Tiertransport Griechenland

Ein Team von Animals‘ Angels begleitet einen Tiertransport mit rumänischen Lämmern durch Griechenland. Es ist Nacht, die Temperaturen sind auf 27 °C gesunken. Seit elf Stunden ist der Transport laut Fahrer unterwegs. Die Tiere haben Bulgarien also noch in der Hitze des Tages durchquert. In weiteren fünf Stunden sollen sie am Ziel sein – ein griechischer Schlachthof.

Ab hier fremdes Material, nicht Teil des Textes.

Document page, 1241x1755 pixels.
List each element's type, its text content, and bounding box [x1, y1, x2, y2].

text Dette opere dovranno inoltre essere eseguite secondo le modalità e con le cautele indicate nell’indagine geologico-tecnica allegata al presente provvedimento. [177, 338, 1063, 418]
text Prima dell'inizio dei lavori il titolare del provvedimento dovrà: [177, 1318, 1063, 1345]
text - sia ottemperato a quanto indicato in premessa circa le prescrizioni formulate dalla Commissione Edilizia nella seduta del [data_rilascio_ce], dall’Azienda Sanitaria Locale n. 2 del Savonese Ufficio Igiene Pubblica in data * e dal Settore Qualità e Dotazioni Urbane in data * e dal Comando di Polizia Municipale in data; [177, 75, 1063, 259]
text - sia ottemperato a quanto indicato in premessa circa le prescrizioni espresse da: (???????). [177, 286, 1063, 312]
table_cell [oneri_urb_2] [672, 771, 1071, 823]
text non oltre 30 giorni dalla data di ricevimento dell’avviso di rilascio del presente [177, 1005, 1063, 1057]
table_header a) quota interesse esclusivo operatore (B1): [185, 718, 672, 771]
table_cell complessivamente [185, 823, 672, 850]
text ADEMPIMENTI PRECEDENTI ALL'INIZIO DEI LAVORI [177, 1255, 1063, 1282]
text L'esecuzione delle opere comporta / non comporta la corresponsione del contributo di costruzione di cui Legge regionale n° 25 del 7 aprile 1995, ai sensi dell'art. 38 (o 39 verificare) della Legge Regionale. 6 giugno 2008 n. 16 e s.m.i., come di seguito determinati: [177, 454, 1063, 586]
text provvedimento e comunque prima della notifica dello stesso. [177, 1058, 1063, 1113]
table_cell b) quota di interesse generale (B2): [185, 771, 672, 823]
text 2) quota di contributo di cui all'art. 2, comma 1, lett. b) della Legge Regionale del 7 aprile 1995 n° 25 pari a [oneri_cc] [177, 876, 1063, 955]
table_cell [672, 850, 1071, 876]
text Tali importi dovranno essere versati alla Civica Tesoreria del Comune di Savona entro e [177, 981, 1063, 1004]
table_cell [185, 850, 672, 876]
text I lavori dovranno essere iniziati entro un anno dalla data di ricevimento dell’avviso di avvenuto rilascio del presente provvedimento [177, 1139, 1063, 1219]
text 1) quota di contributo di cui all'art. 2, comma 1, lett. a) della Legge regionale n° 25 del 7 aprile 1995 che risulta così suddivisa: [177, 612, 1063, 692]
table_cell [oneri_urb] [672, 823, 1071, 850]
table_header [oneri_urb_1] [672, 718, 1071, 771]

Das Thermometer in Lkw zeigt 28 °C an. Die Luft im Inneren ist warm und feucht. Wir fragen uns, ob die Sensoren richtig kalibriert sind, denn wir haben den Eindruck, dass es im Inneren noch viel heißer ist. Die Lämmer atmen schwer und schnell, viele haben Schleim an der Nase und Husten. Das könnte an den intensiven Ammoniakdämpfen im Fahrzeug liegen, die vom Kot und Urin der Tiere hochsteigen.

Der Transport ist zwar mit Tränken ausgestattet, doch die Tiere wissen nicht, wie sie funktionieren. Dieses Problem beobachten wir häufig. Die Tiere beißen in die Tränknippel und bekommen so nur tropfenweise Wasser heraus. Sie bleiben durstig – in diesem Fall für etwa 16 Stunden. Da macht es nur wenig aus, dass in vielen Abteilen die Tränken überhaupt nicht für die Tiere erreichbar sind. Wir bieten einigen Lämmern etwas Wasser aus der Hand an, doch bei 445 Tieren im Lkw sind wir machtlos.

Wir würden wir uns wohl fühlen, wenn wir bei solchen Zuständen 1.200 km ohne Klimaanlage und frisches Wasser zurücklegen müssten? Dass ein Veterinär diesen Transport so überhaupt genehmigt hat, ist unerträglich. Die Amtstierärzte und Behörden müssen ihre Verpflichtung gegenüber den Tieren ausnahmslos ernst nehmen – vor allem bei hohen Temperaturen!